Eu quero manteiga!

Estava eu meio distraído no supermercado, e de repente um homem de aparência remediada e alguns dentes a menos olhou para mim e, perguntou, com um pouco de rudeza na voz:

“Eu quero manteiga, isso é manteiga?” e esticou o braço em minha direção, com uma pequena embalagem na mão. Estava NATA escrito no rótulo, em letras grandes.

Ele não me pareceu ameaça: “Não amigo, isso é nata.”

“Não! Manteiga! Eu só quero manteiga!”, rugiu roucamente, com fúria no rosto e levantando os braços, como que clamando aos céus para não ser mal compreendido.

“Manteiga!!!”

Percorri o corredor com o olhar e apontei a manteiga.
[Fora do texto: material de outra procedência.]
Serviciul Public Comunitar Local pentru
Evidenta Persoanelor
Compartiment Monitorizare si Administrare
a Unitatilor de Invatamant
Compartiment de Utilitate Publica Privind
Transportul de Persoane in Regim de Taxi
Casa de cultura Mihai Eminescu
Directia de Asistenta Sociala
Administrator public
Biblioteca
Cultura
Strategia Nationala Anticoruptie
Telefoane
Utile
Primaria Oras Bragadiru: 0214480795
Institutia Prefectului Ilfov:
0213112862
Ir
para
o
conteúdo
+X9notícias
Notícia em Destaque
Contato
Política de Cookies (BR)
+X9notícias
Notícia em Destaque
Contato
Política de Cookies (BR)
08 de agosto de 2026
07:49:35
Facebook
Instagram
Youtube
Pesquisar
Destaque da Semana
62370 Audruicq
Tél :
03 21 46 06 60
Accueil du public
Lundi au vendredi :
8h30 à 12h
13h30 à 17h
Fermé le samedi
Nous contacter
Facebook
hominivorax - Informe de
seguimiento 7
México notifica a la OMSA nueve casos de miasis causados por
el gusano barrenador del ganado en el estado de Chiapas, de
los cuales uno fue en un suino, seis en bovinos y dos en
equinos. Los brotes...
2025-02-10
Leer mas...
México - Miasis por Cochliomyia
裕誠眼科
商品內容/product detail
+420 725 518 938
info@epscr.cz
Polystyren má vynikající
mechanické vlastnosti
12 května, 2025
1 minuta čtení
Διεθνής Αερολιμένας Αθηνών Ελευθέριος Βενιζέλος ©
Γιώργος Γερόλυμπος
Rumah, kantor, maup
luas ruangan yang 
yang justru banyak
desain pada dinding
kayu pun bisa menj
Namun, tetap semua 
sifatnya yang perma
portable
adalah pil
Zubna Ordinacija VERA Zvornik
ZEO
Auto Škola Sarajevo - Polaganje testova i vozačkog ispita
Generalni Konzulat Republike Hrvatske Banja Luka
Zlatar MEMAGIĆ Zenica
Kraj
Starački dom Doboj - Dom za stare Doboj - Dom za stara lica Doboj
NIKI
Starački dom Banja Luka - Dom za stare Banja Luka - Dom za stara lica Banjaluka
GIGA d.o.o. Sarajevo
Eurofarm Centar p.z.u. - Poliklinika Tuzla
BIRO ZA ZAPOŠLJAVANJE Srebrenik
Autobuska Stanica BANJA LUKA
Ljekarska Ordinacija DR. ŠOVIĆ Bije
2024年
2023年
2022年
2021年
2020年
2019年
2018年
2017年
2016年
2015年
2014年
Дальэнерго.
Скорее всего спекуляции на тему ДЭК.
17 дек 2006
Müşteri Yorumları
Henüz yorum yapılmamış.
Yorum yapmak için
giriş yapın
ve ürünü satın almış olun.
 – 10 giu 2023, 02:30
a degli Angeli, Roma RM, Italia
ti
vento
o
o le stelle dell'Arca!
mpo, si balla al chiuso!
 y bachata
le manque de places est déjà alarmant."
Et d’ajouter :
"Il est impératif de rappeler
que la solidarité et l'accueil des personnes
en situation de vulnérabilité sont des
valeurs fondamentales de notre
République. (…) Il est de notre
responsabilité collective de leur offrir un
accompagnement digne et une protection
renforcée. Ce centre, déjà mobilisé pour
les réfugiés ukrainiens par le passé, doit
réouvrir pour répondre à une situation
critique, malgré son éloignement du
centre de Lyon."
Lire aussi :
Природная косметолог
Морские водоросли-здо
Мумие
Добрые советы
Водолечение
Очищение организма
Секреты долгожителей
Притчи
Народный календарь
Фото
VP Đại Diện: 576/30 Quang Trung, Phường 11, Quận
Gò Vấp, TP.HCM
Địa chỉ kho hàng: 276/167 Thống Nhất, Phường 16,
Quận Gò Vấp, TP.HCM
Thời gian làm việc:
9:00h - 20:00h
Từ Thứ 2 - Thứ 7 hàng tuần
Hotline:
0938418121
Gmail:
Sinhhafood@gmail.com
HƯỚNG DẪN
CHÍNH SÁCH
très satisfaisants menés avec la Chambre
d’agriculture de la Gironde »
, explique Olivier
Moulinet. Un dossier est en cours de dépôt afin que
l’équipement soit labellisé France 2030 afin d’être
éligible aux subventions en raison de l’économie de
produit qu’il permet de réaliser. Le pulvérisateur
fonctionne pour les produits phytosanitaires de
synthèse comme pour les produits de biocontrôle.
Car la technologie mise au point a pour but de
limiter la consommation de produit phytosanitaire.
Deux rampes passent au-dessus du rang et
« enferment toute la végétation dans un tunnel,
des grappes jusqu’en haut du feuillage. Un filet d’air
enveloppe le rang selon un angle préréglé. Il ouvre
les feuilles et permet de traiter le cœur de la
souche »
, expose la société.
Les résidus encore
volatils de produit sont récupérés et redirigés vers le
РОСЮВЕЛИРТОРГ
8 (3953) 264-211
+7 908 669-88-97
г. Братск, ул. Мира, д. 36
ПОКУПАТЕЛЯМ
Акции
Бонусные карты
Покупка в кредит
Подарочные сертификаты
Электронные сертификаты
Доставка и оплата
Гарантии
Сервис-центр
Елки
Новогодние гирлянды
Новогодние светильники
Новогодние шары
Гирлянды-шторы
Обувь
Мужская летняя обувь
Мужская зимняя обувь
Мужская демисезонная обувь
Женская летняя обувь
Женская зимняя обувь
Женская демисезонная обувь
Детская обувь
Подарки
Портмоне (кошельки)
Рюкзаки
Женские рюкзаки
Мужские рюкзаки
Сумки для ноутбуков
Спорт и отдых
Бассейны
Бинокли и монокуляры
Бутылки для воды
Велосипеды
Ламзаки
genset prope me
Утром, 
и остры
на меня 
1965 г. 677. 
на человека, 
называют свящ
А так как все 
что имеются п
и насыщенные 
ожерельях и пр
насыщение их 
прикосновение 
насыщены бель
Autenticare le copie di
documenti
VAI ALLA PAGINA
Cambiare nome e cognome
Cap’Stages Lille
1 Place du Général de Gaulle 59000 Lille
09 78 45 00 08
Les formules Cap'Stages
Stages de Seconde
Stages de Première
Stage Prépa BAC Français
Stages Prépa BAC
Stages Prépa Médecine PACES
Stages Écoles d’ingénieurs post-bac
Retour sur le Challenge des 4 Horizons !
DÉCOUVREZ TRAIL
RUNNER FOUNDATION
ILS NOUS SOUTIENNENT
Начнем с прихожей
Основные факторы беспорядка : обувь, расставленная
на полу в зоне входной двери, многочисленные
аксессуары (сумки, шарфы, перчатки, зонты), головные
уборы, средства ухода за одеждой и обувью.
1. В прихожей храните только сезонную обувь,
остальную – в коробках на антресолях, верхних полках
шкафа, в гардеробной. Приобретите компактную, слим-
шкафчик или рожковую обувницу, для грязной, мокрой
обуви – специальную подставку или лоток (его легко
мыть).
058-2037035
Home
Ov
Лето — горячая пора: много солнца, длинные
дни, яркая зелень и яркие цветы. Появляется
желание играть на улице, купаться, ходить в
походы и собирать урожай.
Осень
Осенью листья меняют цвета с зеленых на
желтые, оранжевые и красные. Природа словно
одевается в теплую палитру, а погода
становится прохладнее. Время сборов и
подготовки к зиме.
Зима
Olhando para mim com suspeita, como o pistoleiro mau de um filme de faroeste ruim, deu dois passos para onde apontei, parou, abaixou e pegou um pote de margarina na prateleira. E riu: “Ah, tem margarina...”

Parou e sorriu e perguntou, agora com a voz mais tranquila: “Onde tem molho de tomate?”

Sorri também: “Lá atrás, no corredor do macarrão”

E ele acenou, agora amistoso: “Ah, obrigado, viu? Boa noite!”. Virou as costas e foi embora.

A harmonia voltou ao corredor dos laticínios, e eu fiquei, como sempre, achando que havia acontecido alguma coisa que eu realmente havia deixado de entender. Alguns têm visões de anjos impávidos ou fogueiras flutuantes; eu estou começando a perceber que minhas revelações vêm a mim às vezes através de gente que não bate lá muito bem.